スケートボードに対する熱意が、
思わぬミラクルに繋がった。
YOPPI:自分からしたら、「え? 〈ミズノ〉? マジすか?」みたいな。当時、誰もスケートシューズをつくるっていうことを経験してる人がいないので、本当に手探り。ソールの硬さを検証することさえも未経験。言い方悪いですけど、適当っていうか(笑)。
今だから言えるけど、まだスケートボード自体がスポーツっていう認識も無いし、そこの次元になんせ居ないんで。悪口じゃないっすよ(笑)。事実なんですよ。この先スケートボードがどうなるかっていうところも、〈ミズノ〉さん側も、まだフワフワしていて。
あいだにいた小林さんだけがちゃんと、先見の明を持っていたんですね。
ー なるほど。
YOPPI:一応、第2弾までリリースして、ヌルっと終わったような記憶があります。本当に手探りだったんですよね〜。
ー 今でこそスポーツメーカー各社がスケートボード用のシューズに参画していますけど、遥か昔の話ですもんね。
YOPPI:早かったのは、早かったですね。ただ本当に続けてなんぼの世界なんで。バスケットも野球も続けてなんぼだと思いますけど、スケートボードも一緒。続けてこそのところがあるので、たった数回じゃあんまり分からない。
「あぁ、終わっちゃった」ていう感じで。少し物足りなかったですけど、いい経験にはなりましたね。ソールが硬さで、スケートボードのグリップの良し悪しがどうなるとか、初めて知りましたもん。誰も教えてくれないし。
NAOKI:漠然と、あの靴が調子良いっぽいぞ! みたいな頃ですもんね。市販のシューズから、スケートボードと相性がいいのを見つけ出していた時代。ちなみに当時何才くらいだったんですか?
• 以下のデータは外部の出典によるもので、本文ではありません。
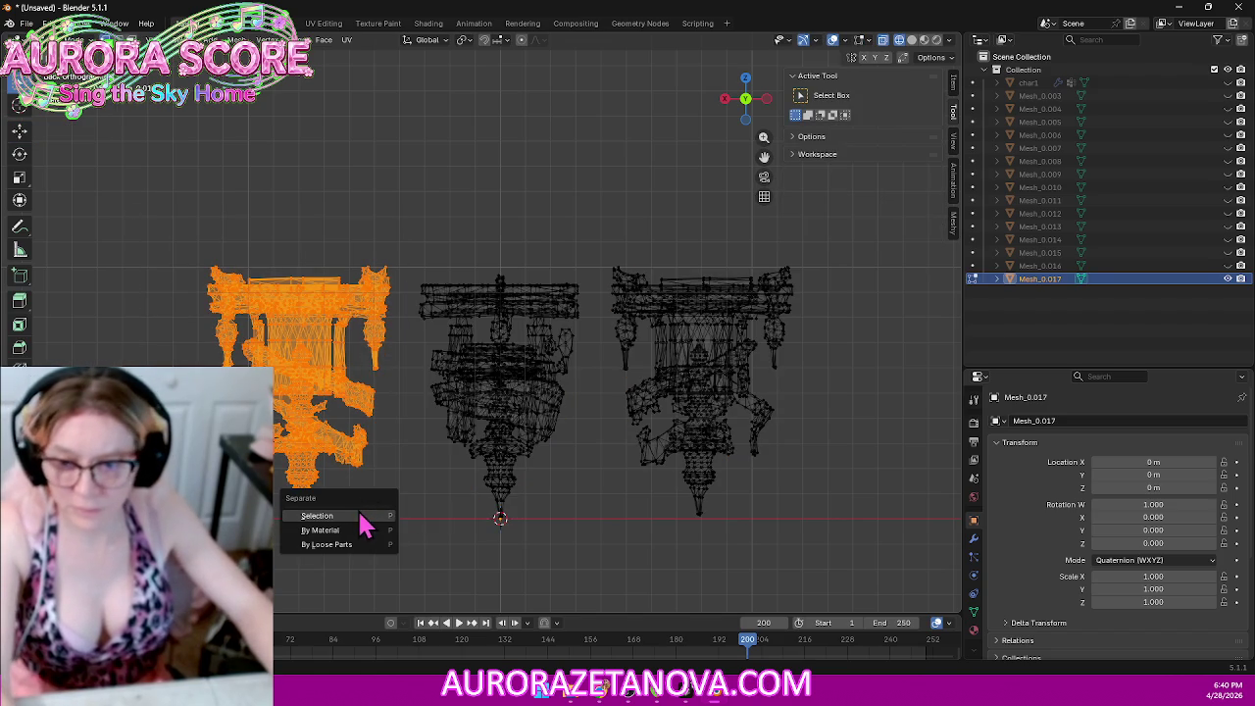
click(360, 511)
mouse_move(601, 220)
mouse_down()
mouse_move(749, 462)
mouse_move(822, 550)
mouse_up()
key(p)
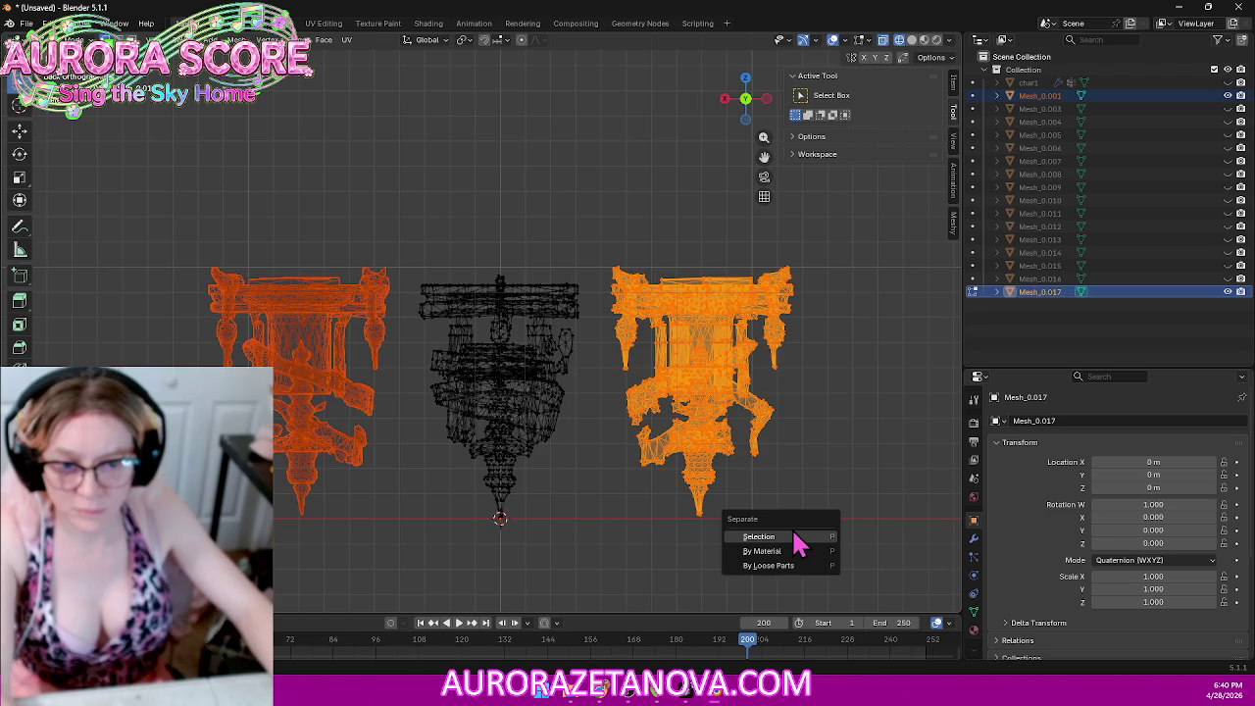
click(797, 539)
Step: Merge the middle part's vertices by distance, removing 2,581 duplicates, and leave Edit Mode
drag(392, 260, 628, 561)
key(m)
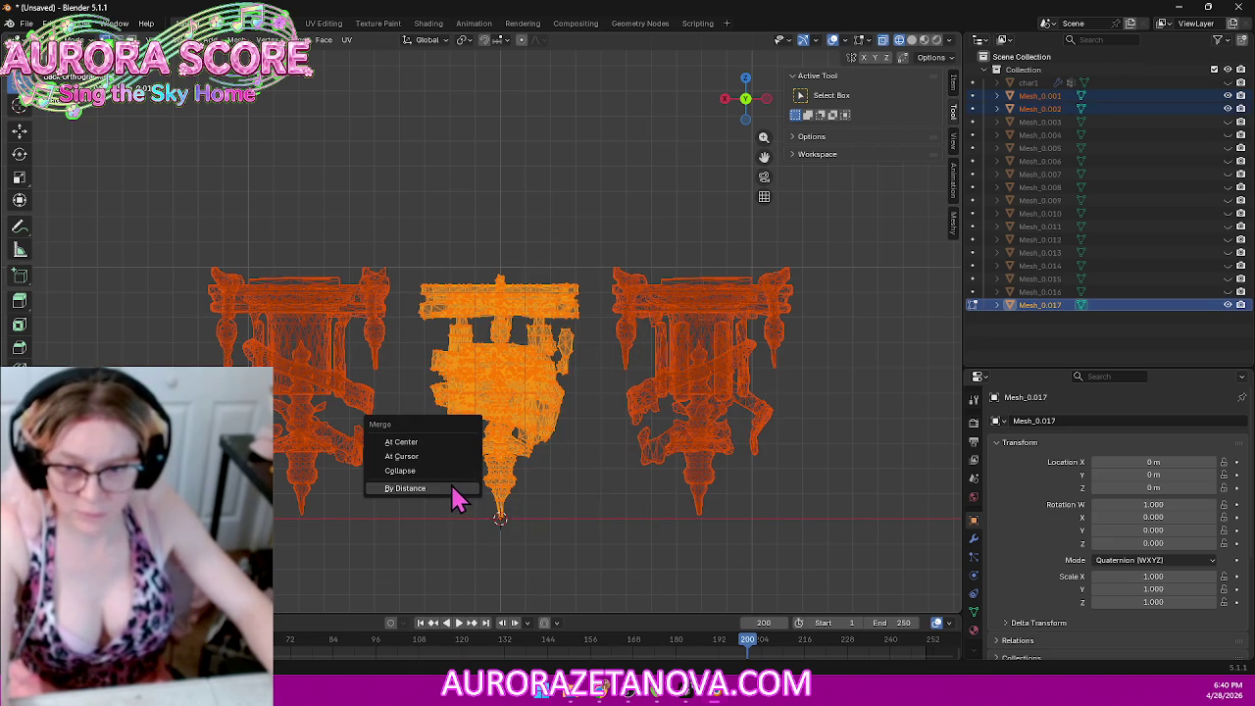
click(449, 492)
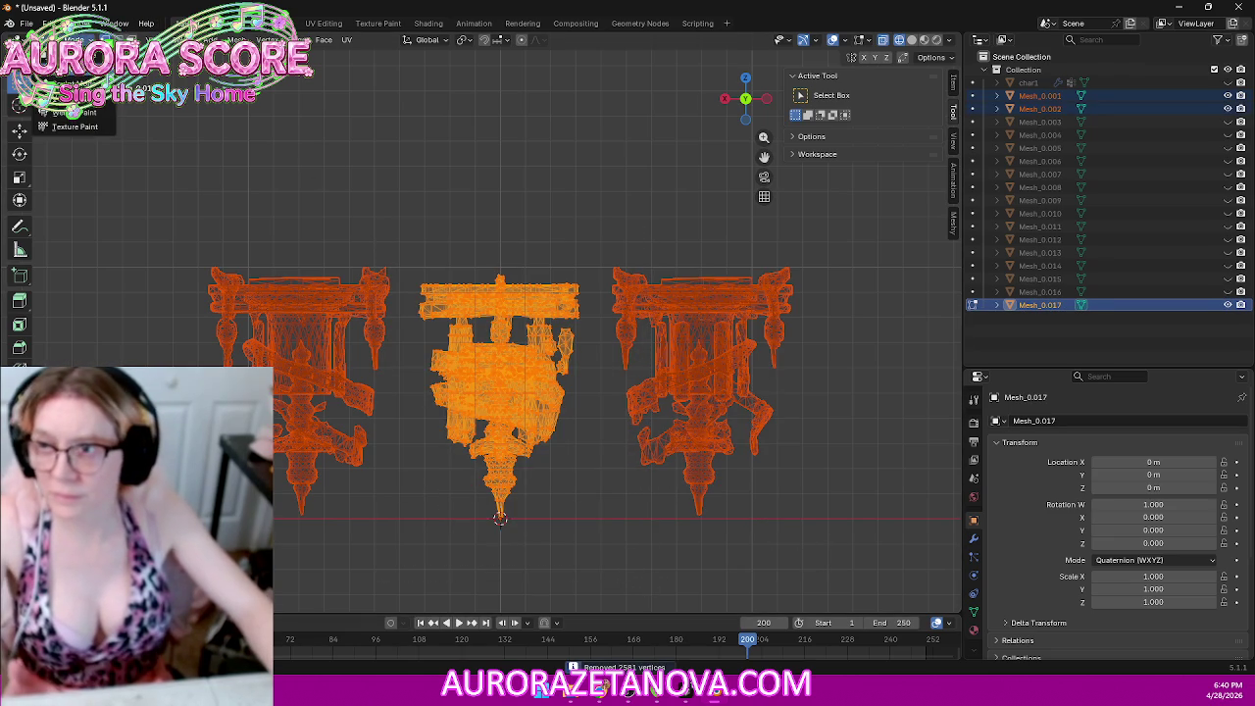
key(Tab)
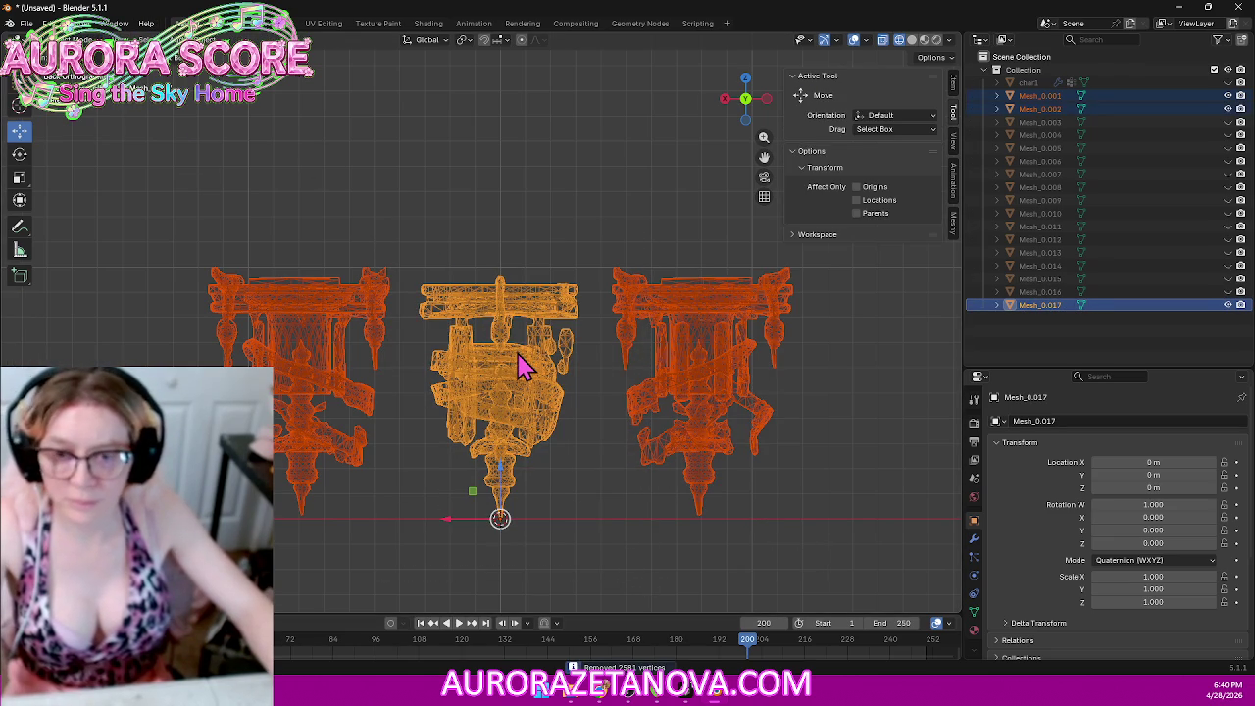
Step: Move the selected meshes' geometry to origin, undoing an accidental snap to the 3D cursor
click(26, 22)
YOPPI:22とか23歳かな。クソガキですよ(笑)。本当ただの子供でした。でも、熱意だけはあったので、それを大人が拾ってくれたりして、ミラクルが起きたんですよね。だって、ぼくみたいなクソガキがつくったシューズを、あのエリック・クラプトンが買いに来たんですからね。すいません、自慢ですね(笑)
ー あのクラプトンが!?
YOPPI:そうなんです。このシューズを掲載してくれた雑誌『Boon』を見たらしく、日本のエージェントを通してお店を探し出して、直接連絡が来たんですよ。当時はクラプトンの凄さを全然知らなかったので、とりあえず(藤原)ヒロシくんにクラプトンが来ることを伝えて。
NAOKI:クラプトンってかなり東京のストリートカルチャーに造詣が深いですよね。その入り口がYOPPIさんだったということですか?
YOPPI:たぶんぼくです。彼はもともとグラフィティアートが好きなんですよね。当時からSTASH、Futuraの作品を買っていたみたいで。その流れでシューズにグラフィティのデザインを採用した「スリーフィート・ハイ」が目についたみたいで。ネットもない時代に調べて、直接電話してきて、実際に本人がお店にまで来てくれて。
NAOKI:え、お店に来たんすか?
YOPPI:そう。しかも、「スリーフィート・ハイ」を履いてライブにも出てくれています。